_EXERCISE GOAL_
Please reproduce the whole passage on machinery misalignment below, word for word.

_TEXT SEGMENT_
Effects of Misalignment
As with unbalance, misalignment is a fact of life in machinery installations. Even when hot alignment techniques have been correctly applied, a certain amount of misalignment is inevitable and acceptable. There are many ways to nonintrusively detect and monitor changes in alignment, the two most effective are vibration and temperature monitoring. Examples of these methods are as follows:
1. A change in amplitude in a specific direction may indicate misalignment. Vibration is normally measured in a radial direction on all bearing housings, and at least one reading is taken per shaft in the axial direction. The golden rule applied by vibration analysts when looking for misalignment: “When the amplitude in the axial direction is more than 50 percent of the highest radial amplitude, then misalignment is suspected.” Misalignment will also be detected by looking for the 2X and 3X components of the vibration spectrum (Figure 2).
2. Confirmation of misalignment is best performed by using phase analysis. The amplitude and phase of the 1X vibration can be trended. When a phase change is detected, alarms can be set-up to indicate a developing problem.

Saved data entries:
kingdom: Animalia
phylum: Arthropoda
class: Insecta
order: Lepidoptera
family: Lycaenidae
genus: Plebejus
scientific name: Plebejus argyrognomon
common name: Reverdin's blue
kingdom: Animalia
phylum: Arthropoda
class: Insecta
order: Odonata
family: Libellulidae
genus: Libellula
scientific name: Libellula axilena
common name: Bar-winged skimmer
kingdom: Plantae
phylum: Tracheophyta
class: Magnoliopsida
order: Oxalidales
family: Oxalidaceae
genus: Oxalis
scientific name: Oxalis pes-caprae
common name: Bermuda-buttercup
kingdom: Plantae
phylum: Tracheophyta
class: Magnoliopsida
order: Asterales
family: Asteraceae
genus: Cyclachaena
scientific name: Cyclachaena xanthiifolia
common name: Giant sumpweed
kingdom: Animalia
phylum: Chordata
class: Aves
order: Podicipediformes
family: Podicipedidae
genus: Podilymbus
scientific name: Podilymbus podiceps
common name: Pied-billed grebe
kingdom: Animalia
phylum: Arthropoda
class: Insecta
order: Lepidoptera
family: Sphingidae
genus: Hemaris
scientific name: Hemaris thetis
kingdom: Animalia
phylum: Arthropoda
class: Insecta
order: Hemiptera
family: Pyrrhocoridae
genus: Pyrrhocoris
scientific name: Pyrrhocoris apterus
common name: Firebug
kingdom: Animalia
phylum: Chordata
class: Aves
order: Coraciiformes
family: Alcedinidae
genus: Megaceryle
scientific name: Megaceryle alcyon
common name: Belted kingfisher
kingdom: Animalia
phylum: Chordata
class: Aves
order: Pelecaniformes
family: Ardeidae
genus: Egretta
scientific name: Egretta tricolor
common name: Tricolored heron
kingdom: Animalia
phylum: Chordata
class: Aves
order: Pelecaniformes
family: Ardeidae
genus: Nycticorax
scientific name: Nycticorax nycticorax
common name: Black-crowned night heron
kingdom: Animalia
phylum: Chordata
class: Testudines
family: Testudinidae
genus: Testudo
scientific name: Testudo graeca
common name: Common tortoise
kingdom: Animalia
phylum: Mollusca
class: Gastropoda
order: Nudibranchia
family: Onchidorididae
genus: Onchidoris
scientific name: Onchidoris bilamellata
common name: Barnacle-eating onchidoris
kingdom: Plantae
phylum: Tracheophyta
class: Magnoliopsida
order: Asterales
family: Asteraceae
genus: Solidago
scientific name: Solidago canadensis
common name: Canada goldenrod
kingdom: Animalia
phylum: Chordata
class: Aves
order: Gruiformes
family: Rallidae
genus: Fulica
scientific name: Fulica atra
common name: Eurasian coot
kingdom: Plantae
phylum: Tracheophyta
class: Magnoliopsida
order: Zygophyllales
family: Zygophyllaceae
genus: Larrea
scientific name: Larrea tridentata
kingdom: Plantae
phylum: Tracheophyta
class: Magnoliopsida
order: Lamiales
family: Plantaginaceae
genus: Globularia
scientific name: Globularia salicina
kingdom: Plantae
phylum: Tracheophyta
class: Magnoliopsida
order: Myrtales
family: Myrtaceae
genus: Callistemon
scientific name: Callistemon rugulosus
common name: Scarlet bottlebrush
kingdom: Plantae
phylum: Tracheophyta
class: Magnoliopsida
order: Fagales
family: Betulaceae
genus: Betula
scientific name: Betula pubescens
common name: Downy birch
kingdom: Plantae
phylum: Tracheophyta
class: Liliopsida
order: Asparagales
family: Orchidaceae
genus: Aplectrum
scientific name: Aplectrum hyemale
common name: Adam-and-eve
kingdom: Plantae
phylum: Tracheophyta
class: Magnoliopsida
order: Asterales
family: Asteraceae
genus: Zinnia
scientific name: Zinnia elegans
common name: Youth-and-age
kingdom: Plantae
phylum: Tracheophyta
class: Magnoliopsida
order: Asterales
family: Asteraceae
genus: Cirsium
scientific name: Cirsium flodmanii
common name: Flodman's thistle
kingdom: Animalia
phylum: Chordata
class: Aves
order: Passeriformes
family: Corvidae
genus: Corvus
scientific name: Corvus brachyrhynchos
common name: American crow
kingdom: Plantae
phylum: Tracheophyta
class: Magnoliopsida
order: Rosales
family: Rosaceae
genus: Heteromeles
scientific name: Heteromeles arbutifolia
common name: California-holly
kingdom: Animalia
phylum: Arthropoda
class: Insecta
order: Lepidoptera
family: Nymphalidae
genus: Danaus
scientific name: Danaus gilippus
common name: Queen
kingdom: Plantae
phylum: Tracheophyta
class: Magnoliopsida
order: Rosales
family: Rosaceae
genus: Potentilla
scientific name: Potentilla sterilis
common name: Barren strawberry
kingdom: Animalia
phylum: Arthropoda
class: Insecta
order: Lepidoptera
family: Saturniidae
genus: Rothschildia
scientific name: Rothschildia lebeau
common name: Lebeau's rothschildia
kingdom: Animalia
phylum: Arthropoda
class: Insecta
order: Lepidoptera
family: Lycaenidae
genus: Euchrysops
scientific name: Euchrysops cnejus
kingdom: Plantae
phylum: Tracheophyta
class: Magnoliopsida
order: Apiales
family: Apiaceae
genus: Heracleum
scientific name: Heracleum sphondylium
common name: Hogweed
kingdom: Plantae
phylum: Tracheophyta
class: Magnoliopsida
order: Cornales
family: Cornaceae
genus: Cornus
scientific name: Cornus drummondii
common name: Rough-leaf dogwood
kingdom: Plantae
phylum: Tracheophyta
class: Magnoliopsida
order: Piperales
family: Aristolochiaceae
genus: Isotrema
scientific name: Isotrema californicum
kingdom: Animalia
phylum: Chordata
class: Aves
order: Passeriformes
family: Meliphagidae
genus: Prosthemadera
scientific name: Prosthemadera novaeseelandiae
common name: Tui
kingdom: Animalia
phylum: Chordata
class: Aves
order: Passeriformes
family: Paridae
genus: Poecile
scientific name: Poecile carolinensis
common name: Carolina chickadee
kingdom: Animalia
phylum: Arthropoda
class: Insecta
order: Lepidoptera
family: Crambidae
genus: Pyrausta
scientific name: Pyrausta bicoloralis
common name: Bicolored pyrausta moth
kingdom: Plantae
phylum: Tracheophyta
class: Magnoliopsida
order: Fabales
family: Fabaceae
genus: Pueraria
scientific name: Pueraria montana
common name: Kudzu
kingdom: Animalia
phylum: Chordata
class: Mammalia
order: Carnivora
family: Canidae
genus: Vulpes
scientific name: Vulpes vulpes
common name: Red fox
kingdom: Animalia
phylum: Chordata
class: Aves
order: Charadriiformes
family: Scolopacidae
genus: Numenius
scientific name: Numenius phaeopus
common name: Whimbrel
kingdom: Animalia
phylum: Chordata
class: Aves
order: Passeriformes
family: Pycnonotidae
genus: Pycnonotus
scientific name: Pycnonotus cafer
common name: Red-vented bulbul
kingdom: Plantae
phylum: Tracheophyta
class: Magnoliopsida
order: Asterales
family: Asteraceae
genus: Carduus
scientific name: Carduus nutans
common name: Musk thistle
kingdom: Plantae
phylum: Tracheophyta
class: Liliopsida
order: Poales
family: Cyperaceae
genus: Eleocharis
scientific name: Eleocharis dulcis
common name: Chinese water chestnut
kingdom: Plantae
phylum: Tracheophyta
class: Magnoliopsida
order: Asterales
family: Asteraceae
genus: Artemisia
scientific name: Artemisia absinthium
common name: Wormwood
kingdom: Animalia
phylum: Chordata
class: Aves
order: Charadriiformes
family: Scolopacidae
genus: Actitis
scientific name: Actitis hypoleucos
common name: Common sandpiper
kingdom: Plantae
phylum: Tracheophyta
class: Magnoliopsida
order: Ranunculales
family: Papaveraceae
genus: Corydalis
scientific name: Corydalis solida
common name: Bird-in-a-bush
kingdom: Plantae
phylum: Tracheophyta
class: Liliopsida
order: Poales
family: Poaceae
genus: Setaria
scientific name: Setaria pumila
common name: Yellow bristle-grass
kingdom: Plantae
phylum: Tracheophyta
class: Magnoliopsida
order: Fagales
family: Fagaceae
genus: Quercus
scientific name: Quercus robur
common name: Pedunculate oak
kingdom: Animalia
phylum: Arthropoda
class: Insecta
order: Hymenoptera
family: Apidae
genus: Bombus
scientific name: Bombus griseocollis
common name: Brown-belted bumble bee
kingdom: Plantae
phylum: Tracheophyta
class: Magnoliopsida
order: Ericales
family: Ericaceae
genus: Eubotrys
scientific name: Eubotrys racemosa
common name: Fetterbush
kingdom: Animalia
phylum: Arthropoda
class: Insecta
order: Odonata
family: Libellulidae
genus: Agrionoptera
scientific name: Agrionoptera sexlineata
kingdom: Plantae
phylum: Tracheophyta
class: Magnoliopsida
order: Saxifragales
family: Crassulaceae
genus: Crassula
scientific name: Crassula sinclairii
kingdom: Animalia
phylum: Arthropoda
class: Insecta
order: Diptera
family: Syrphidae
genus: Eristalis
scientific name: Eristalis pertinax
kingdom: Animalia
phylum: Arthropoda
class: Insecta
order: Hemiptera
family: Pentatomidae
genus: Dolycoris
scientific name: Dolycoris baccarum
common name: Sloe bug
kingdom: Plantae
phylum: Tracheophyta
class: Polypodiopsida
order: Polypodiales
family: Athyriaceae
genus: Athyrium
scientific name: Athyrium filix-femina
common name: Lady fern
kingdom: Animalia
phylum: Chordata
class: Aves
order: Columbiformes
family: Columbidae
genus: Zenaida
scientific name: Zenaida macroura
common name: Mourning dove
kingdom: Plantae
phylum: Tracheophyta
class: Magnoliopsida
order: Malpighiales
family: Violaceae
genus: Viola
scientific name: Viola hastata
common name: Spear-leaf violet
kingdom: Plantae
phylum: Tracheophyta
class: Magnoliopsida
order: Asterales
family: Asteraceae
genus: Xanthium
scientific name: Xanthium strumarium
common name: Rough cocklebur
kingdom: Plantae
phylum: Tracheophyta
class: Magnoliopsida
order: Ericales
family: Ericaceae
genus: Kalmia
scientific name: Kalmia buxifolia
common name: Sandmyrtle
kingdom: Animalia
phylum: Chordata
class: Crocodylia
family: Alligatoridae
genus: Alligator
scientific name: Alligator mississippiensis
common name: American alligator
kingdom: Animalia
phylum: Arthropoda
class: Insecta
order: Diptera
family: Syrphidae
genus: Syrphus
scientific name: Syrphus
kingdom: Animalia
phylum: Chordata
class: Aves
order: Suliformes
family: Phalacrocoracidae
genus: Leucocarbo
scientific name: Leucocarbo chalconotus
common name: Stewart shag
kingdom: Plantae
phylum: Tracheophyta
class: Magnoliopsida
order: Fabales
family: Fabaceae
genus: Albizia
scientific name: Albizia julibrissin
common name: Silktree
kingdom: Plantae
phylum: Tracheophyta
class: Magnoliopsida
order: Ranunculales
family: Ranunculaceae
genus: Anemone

_TASK OUTPUT_
Effects of Misalignment
As with unbalance, misalignment is a fact of life in machinery installations. Even when hot alignment techniques have been correctly applied, a certain amount of misalignment is inevitable and acceptable. There are many ways to nonintrusively detect and monitor changes in alignment, the two most effective are vibration and temperature monitoring. Examples of these methods are as follows:
1. A change in amplitude in a specific direction may indicate misalignment. Vibration is normally measured in a radial direction on all bearing housings, and at least one reading is taken per shaft in the axial direction. The golden rule applied by vibration analysts when looking for misalignment: “When the amplitude in the axial direction is more than 50 percent of the highest radial amplitude, then misalignment is suspected.” Misalignment will also be detected by looking for the 2X and 3X components of the vibration spectrum (Figure 2).
2. Confirmation of misalignment is best performed by using phase analysis. The amplitude and phase of the 1X vibration can be trended. When a phase change is detected, alarms can be set-up to indicate a developing problem.